MY HEART BELONGS TO DADDY

 

Every girl’s first love is her daddy.  Mine was a psychiatrist.  Any kid of a psychiatrist knows that being the child of a psychiatrist means that you' re basically being raised by a mental health professional sans mental health.  Your shrink parent will most likely not apply his mental health training to your parent-child relationship.  My Dad was charming and hard to reach.  He had a fabulous sense of humor, played the piano completely by ear in a Rogers & Hammerstein style, and has always liked to be mostly by himself.  I worshipped him because he was such a captivating personality and like the Shamrock Shake at McDonald’s, he seemed available for a limited time only. Personality-wise and looks-wise I felt more alike him than I did my mom. I got my sense of humor from him. I got my nose from him. We played and sang together from the time I was two. 

 

Like a fish in his tank, I grew up inside the bubble of my father’s narrative.

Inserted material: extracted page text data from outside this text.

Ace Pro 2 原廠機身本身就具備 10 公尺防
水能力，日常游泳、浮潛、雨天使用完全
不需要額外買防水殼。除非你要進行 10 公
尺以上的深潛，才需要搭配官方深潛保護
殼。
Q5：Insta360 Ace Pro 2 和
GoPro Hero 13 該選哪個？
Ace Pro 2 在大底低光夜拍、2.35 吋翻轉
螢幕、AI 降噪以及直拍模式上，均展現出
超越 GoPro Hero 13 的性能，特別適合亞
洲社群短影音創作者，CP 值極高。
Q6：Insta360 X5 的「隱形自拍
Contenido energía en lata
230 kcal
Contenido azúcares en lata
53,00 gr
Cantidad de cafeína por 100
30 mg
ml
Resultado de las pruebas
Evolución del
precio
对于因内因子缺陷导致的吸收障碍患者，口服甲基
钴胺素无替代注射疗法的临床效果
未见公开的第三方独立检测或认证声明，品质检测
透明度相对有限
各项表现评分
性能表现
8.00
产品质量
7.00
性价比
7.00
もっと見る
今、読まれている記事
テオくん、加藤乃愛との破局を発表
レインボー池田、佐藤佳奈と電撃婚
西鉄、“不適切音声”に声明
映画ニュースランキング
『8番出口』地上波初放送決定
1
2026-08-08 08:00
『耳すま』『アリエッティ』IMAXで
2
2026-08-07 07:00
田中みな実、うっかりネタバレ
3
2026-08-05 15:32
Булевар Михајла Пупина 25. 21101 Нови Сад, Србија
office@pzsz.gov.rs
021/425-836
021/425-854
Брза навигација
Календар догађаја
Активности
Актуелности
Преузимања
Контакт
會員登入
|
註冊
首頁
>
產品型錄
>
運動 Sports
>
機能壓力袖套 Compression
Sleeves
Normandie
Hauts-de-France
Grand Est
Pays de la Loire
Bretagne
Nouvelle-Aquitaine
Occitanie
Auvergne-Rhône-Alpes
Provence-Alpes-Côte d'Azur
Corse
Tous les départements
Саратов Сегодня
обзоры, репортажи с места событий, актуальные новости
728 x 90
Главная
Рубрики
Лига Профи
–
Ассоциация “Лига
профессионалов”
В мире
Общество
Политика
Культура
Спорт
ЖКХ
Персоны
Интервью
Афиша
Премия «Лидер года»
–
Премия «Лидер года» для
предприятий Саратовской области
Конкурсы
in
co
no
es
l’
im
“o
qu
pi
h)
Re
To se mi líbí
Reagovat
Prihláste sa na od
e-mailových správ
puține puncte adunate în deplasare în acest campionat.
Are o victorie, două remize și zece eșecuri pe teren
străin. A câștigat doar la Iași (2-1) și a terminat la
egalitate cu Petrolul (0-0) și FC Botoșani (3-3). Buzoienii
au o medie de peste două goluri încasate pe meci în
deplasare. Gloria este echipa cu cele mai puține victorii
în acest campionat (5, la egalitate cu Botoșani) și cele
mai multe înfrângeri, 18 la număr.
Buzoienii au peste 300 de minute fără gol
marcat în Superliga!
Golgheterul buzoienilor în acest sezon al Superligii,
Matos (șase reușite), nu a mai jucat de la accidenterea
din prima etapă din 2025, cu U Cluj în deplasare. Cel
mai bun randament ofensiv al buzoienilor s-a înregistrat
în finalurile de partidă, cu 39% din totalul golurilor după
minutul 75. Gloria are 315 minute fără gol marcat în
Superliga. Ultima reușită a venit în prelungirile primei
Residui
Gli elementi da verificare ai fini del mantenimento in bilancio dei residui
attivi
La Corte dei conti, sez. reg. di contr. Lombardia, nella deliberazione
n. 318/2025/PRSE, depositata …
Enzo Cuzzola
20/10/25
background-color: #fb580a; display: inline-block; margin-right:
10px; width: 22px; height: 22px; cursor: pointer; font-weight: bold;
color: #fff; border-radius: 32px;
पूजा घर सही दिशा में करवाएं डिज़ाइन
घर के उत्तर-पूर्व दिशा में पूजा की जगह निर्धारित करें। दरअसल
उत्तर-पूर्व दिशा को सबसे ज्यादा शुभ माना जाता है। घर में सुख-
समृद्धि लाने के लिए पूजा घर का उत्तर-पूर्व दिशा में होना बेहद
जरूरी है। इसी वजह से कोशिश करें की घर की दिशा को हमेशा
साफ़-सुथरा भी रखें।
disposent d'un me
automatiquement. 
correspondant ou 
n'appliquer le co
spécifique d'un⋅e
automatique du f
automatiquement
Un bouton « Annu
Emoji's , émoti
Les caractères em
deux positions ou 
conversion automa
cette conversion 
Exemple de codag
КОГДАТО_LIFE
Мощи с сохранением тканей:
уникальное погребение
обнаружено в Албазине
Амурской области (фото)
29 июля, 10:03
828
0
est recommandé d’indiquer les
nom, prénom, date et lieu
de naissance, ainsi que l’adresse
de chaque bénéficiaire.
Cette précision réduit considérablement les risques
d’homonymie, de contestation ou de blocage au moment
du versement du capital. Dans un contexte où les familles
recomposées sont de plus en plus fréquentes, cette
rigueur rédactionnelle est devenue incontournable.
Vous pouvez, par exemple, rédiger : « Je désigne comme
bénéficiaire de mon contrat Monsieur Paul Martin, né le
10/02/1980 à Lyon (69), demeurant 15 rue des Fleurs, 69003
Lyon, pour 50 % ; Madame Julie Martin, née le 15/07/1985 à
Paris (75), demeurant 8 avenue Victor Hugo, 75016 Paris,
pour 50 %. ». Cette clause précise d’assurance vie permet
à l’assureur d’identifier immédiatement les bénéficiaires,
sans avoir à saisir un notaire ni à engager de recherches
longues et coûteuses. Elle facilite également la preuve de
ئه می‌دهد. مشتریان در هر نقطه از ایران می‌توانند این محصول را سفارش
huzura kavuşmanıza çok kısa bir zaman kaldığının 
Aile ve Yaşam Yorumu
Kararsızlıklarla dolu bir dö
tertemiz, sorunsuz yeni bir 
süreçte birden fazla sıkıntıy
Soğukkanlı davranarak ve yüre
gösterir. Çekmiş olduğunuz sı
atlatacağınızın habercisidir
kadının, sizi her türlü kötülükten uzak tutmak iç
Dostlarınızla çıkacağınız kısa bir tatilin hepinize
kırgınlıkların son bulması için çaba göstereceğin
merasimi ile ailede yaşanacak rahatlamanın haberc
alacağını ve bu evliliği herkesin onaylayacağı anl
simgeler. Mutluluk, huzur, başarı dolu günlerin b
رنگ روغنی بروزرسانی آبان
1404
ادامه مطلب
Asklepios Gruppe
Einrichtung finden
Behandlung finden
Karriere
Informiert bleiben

He was a storyteller, and told more stories about my own mother than she ever told about herself.  He often repeated  a story about the day I was born.  He was in the waiting room of Strong Memorial Hospital, and he was watching the Johnny Carson show while he waited for my mother to give birth.  Men were not allowed in the delivery room in those days.  Johnny Carson was out that night, and Ed McMann, his sidekick, was also missing.  Doc Severensen, the band leader, had to host the show, which my Dad claimed really shook him up because that was unprecedented. It made him think that things were off kilter in the universe on the day I was supposed to be born.  I was being induced because I had been in there for almost 10 months and my time was up. When the waiting room phone rang, he was profoundly relieved to hear from the doctor that I was normal with all 10 fingers and toes. The day they drove me home from the hospital it was snowing hard.  My Dad drove the car over the wintery lawn and right up to the apartment steps, because it was so icy he was worried my mother might slip and drop me in the snow.  He said I looked tiny and red, like a little turtle, and he thought they should put me in a glass terrarium and give me fish food, but mom said no.